I was recently slammed into and rear-end not my fault and the accident caused whiplash and possible other injuries unseen at this time. The accident caused about 2,000 damages to my car. I am currently suffering from pain in my neck, back and shoulder. I have seen my primary care doctor who has prescribed pain medication and physical therapy. I have yet to have the therapy. In addition, I am also suffering from emotional distress and possible loss of work and wages in the future with my therapy. How do I best calculate a personal injury settlement? Thanks, Eric C.

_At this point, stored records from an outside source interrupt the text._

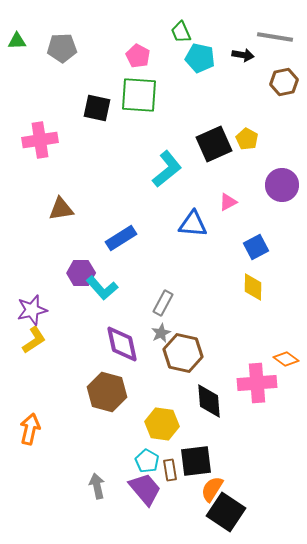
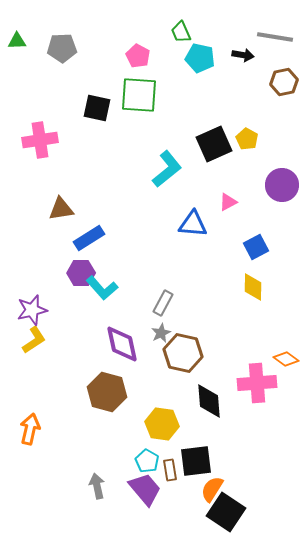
blue rectangle at (121, 238): moved 32 px left
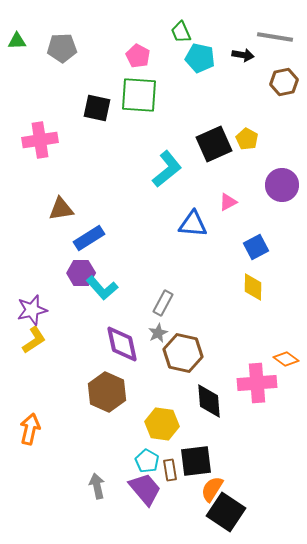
gray star at (161, 333): moved 3 px left
brown hexagon at (107, 392): rotated 9 degrees clockwise
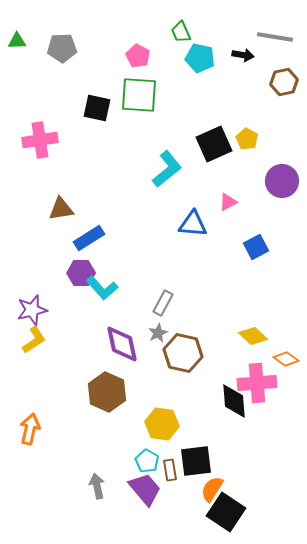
purple circle at (282, 185): moved 4 px up
yellow diamond at (253, 287): moved 49 px down; rotated 48 degrees counterclockwise
black diamond at (209, 401): moved 25 px right
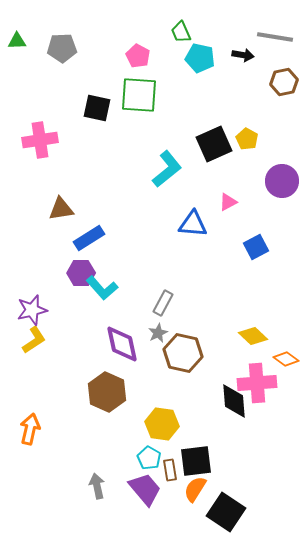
cyan pentagon at (147, 461): moved 2 px right, 3 px up
orange semicircle at (212, 489): moved 17 px left
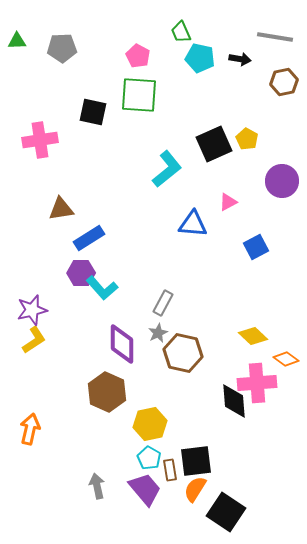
black arrow at (243, 55): moved 3 px left, 4 px down
black square at (97, 108): moved 4 px left, 4 px down
purple diamond at (122, 344): rotated 12 degrees clockwise
yellow hexagon at (162, 424): moved 12 px left; rotated 20 degrees counterclockwise
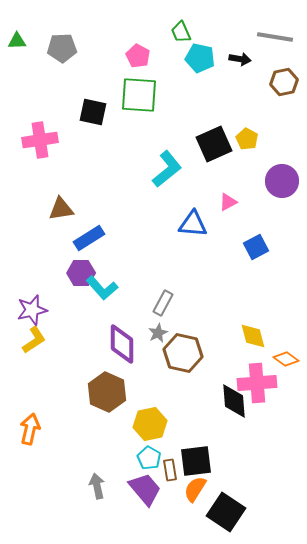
yellow diamond at (253, 336): rotated 32 degrees clockwise
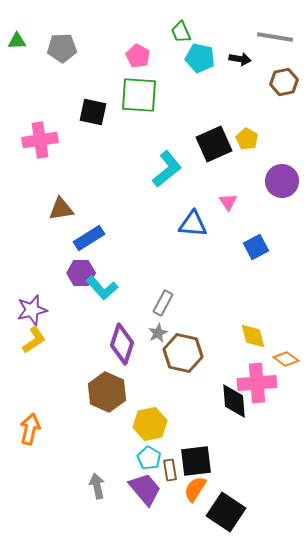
pink triangle at (228, 202): rotated 36 degrees counterclockwise
purple diamond at (122, 344): rotated 18 degrees clockwise
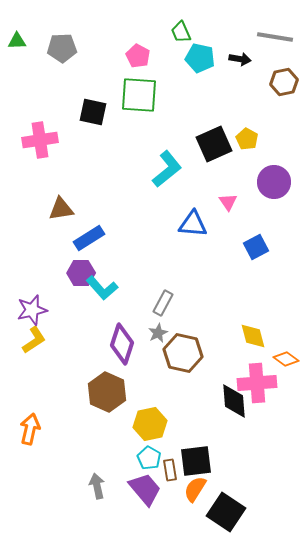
purple circle at (282, 181): moved 8 px left, 1 px down
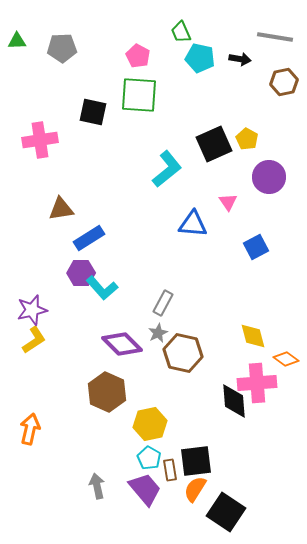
purple circle at (274, 182): moved 5 px left, 5 px up
purple diamond at (122, 344): rotated 63 degrees counterclockwise
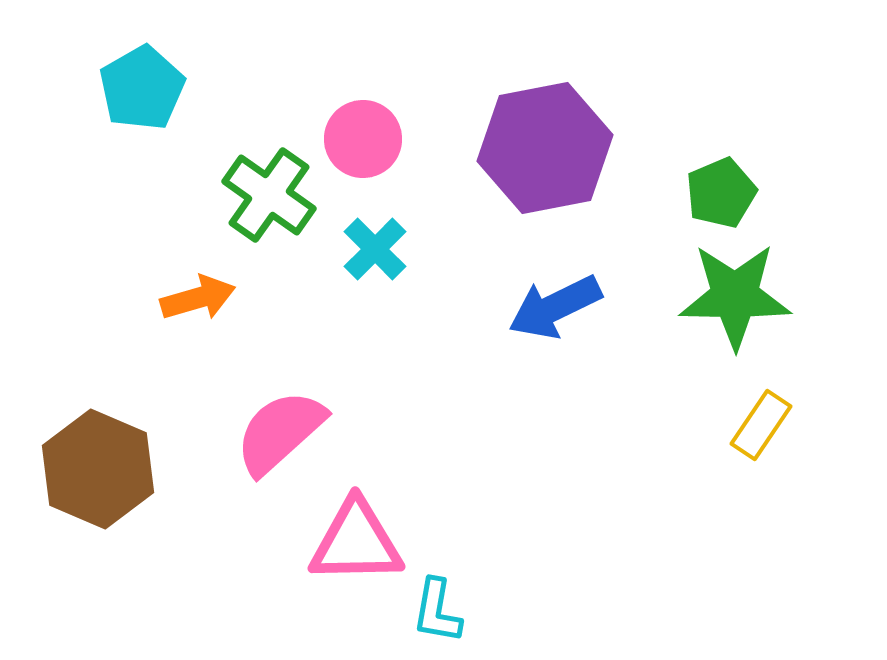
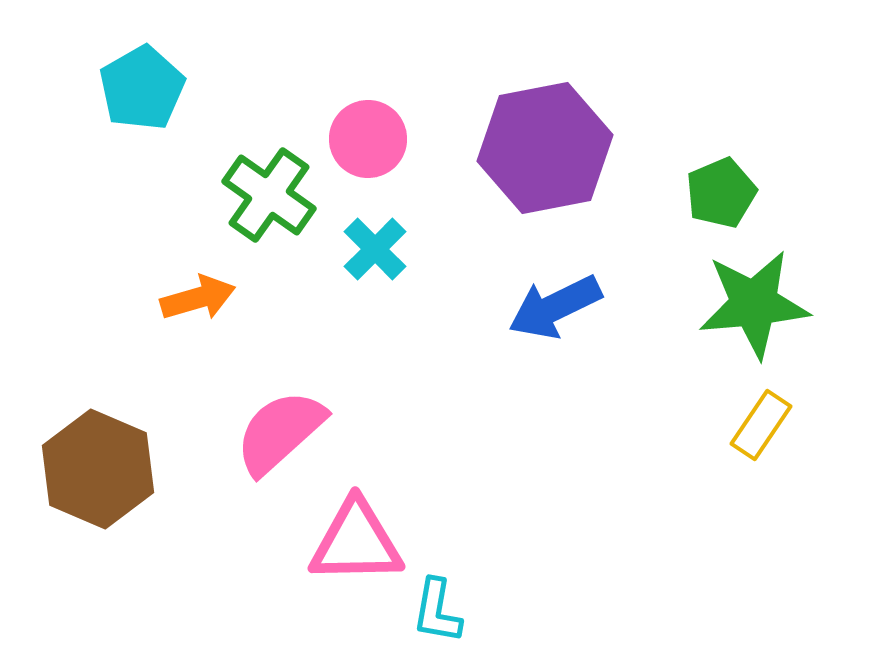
pink circle: moved 5 px right
green star: moved 19 px right, 8 px down; rotated 6 degrees counterclockwise
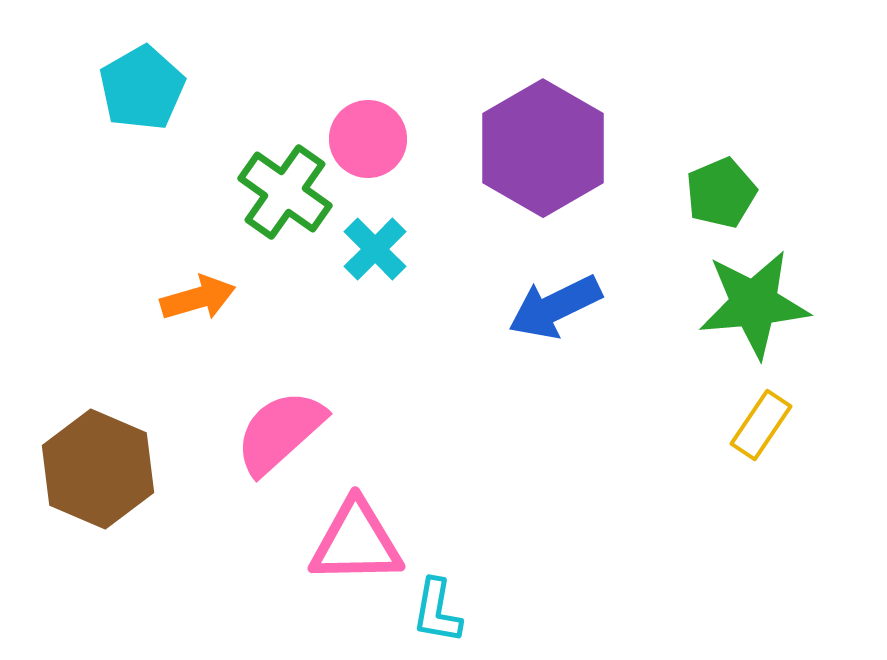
purple hexagon: moved 2 px left; rotated 19 degrees counterclockwise
green cross: moved 16 px right, 3 px up
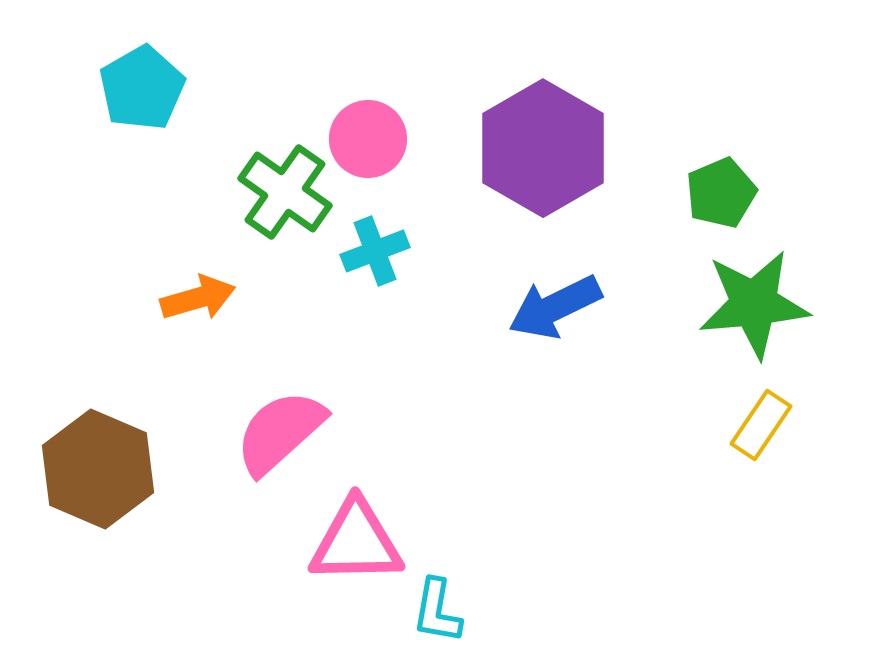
cyan cross: moved 2 px down; rotated 24 degrees clockwise
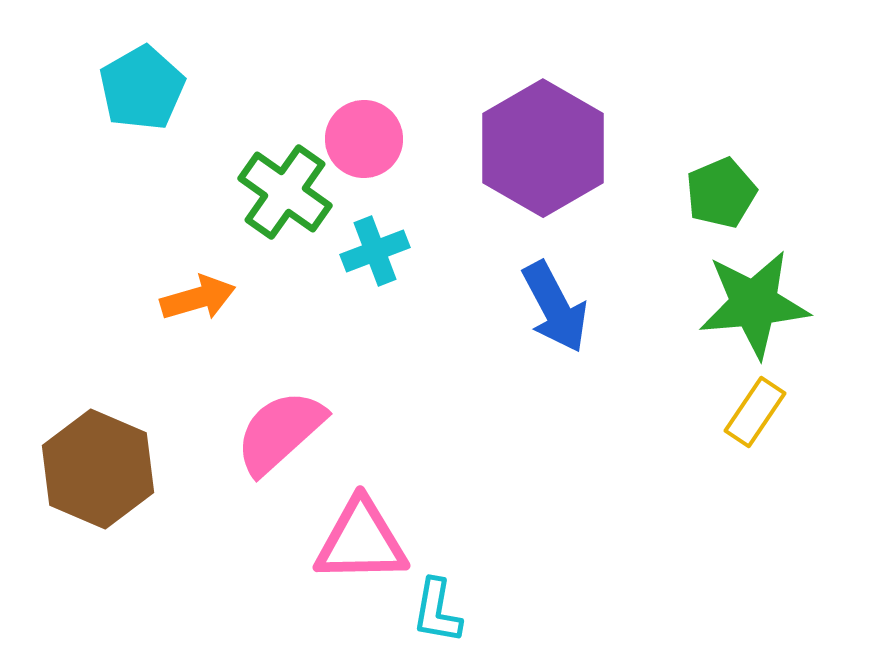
pink circle: moved 4 px left
blue arrow: rotated 92 degrees counterclockwise
yellow rectangle: moved 6 px left, 13 px up
pink triangle: moved 5 px right, 1 px up
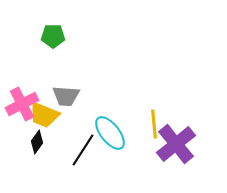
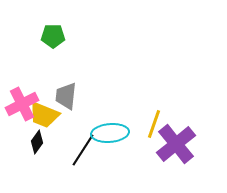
gray trapezoid: rotated 92 degrees clockwise
yellow line: rotated 24 degrees clockwise
cyan ellipse: rotated 57 degrees counterclockwise
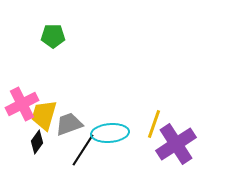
gray trapezoid: moved 3 px right, 28 px down; rotated 64 degrees clockwise
yellow trapezoid: rotated 84 degrees clockwise
purple cross: rotated 6 degrees clockwise
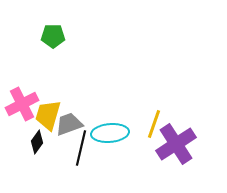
yellow trapezoid: moved 4 px right
black line: moved 2 px left, 2 px up; rotated 20 degrees counterclockwise
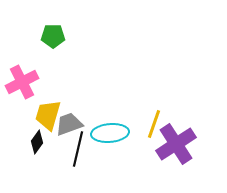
pink cross: moved 22 px up
black line: moved 3 px left, 1 px down
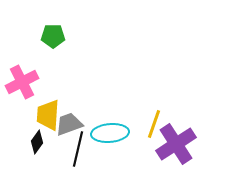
yellow trapezoid: rotated 12 degrees counterclockwise
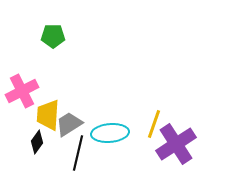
pink cross: moved 9 px down
gray trapezoid: rotated 12 degrees counterclockwise
black line: moved 4 px down
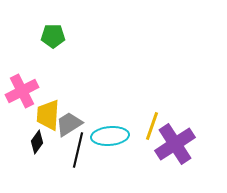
yellow line: moved 2 px left, 2 px down
cyan ellipse: moved 3 px down
purple cross: moved 1 px left
black line: moved 3 px up
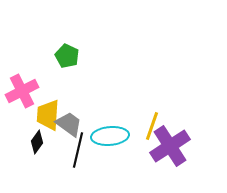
green pentagon: moved 14 px right, 20 px down; rotated 25 degrees clockwise
gray trapezoid: rotated 68 degrees clockwise
purple cross: moved 5 px left, 2 px down
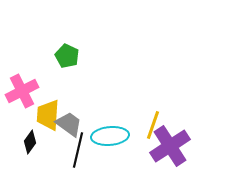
yellow line: moved 1 px right, 1 px up
black diamond: moved 7 px left
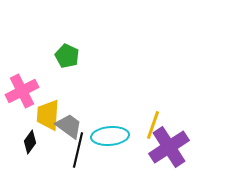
gray trapezoid: moved 2 px down
purple cross: moved 1 px left, 1 px down
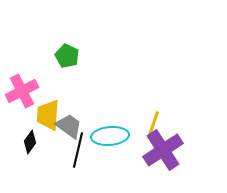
purple cross: moved 6 px left, 3 px down
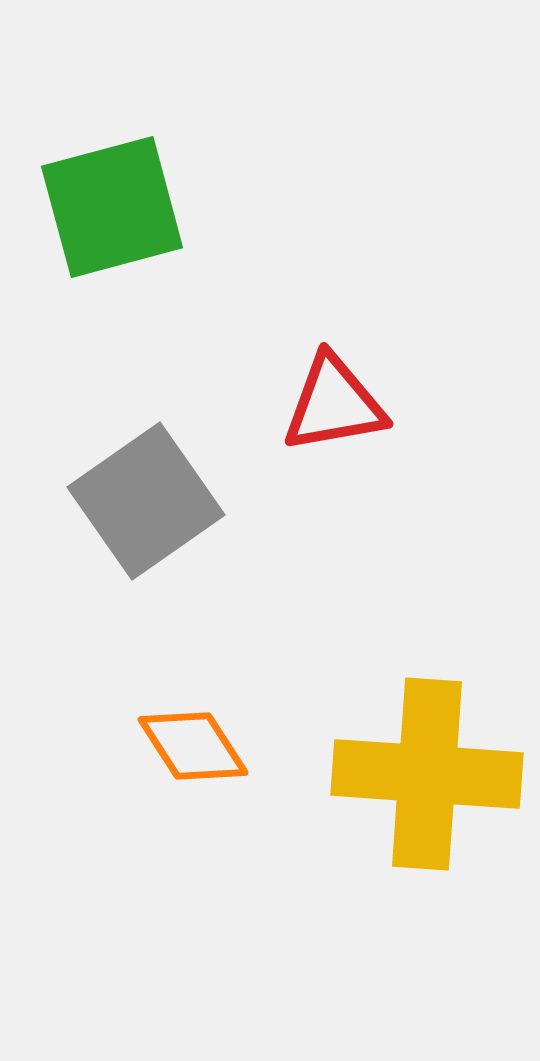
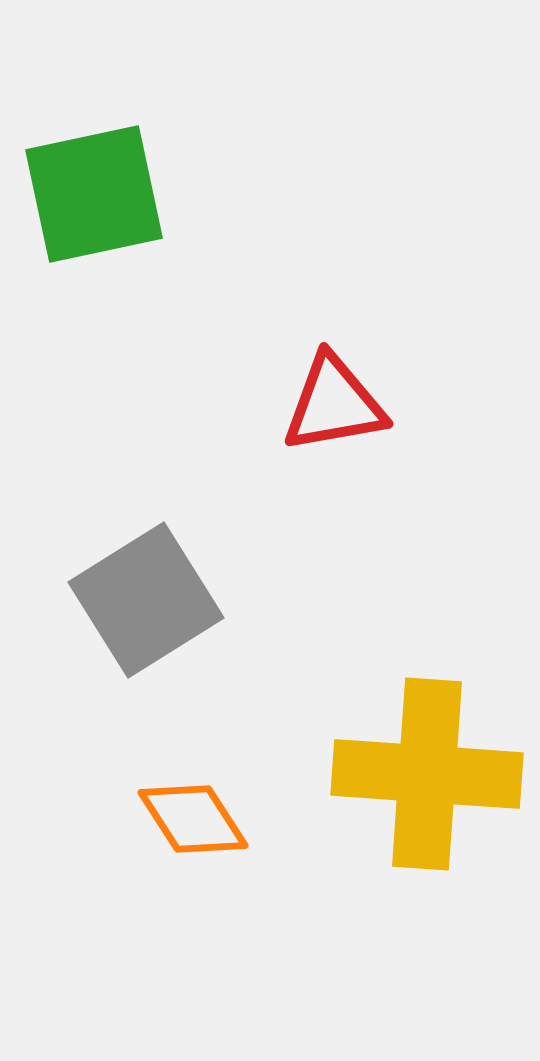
green square: moved 18 px left, 13 px up; rotated 3 degrees clockwise
gray square: moved 99 px down; rotated 3 degrees clockwise
orange diamond: moved 73 px down
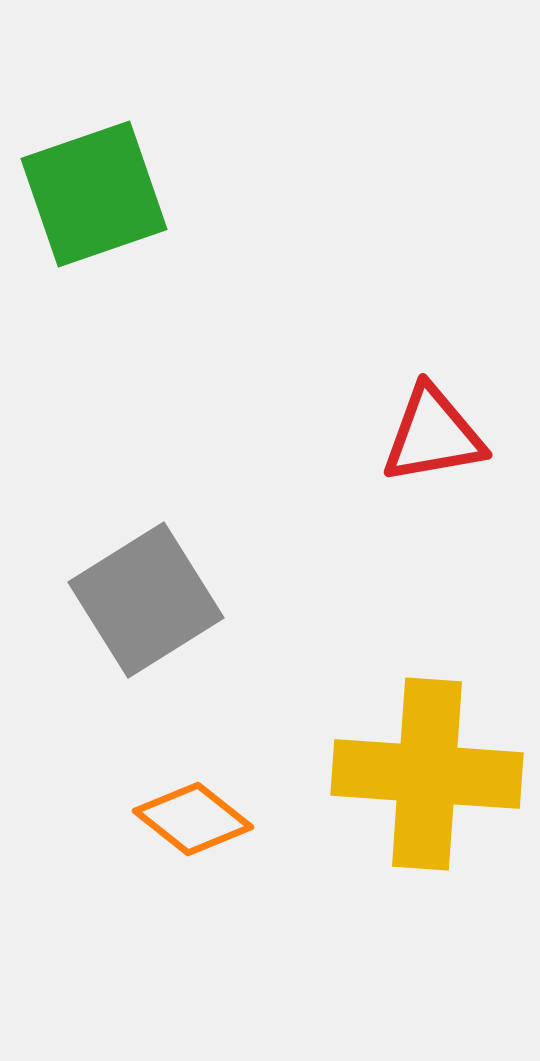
green square: rotated 7 degrees counterclockwise
red triangle: moved 99 px right, 31 px down
orange diamond: rotated 19 degrees counterclockwise
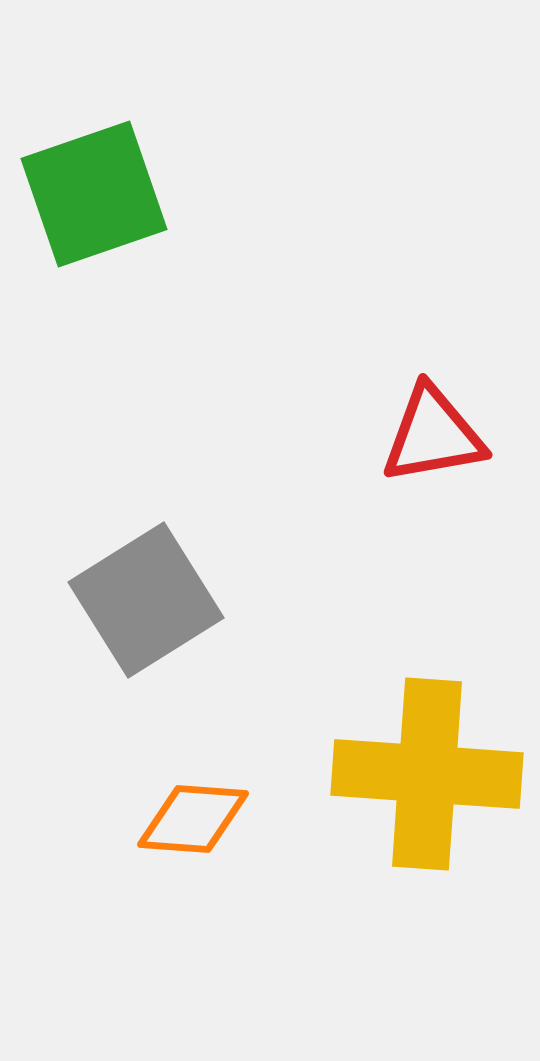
orange diamond: rotated 34 degrees counterclockwise
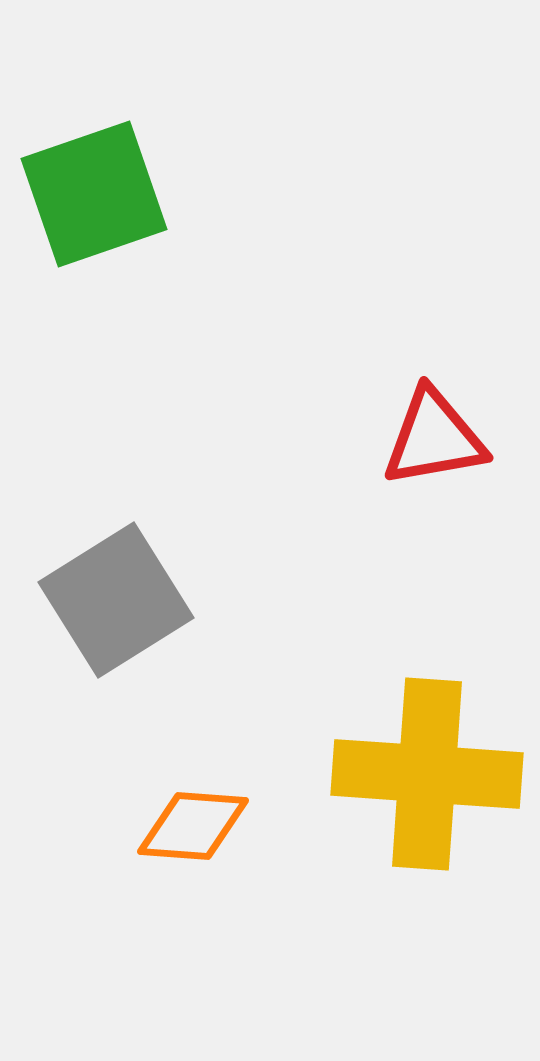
red triangle: moved 1 px right, 3 px down
gray square: moved 30 px left
orange diamond: moved 7 px down
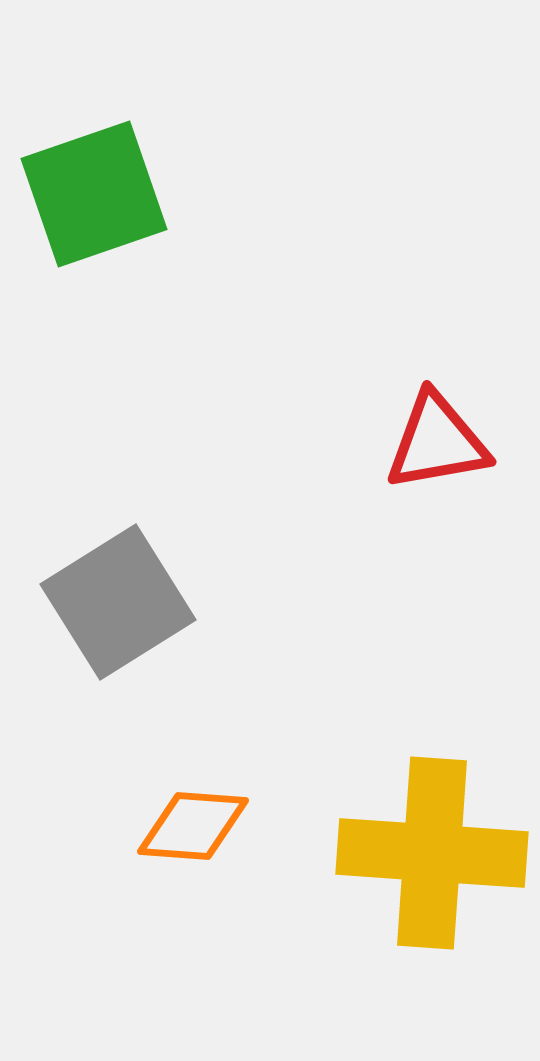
red triangle: moved 3 px right, 4 px down
gray square: moved 2 px right, 2 px down
yellow cross: moved 5 px right, 79 px down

Asked on April 9, 2018 under Personal Injury, Texas

Answers:

S.L,. Member, California Bar / FreeAdvice Contributing Attorney

Answered 3 years ago | Contributor

It is not possible to determine the amount of your potential settlement because you haven't completed your medical treatment or reached a point in your treatment where no further improvement is anticipated (permanent and stationary status).
When either occurs, obtain your total medical bills, medical reports, and documentation of wage loss. Compensation for the medical bills is straight reimbursement.  The medical reports document your injury and are used to determine compensation for pain and suffering which is an amount in addition to the medical bills.  There isn't any mathematical formula for determining compensation for pain and suffering.  It depends on the facts of the case and extent of your injuries and whether you have residual complaints after being released by the doctor.  Compensation for wage loss is straight reimbursement. If the medical reports state that future treatment is needed, the estimated cost discounted to present value should be included.  In addition to treatment for your physical injuries, you can receive treatment for emotional distress from a psychologist or psychiatrist.  Those medical bills and medical reports should also be included in your personal injury claim filed with the at-fault party's insurance carrier.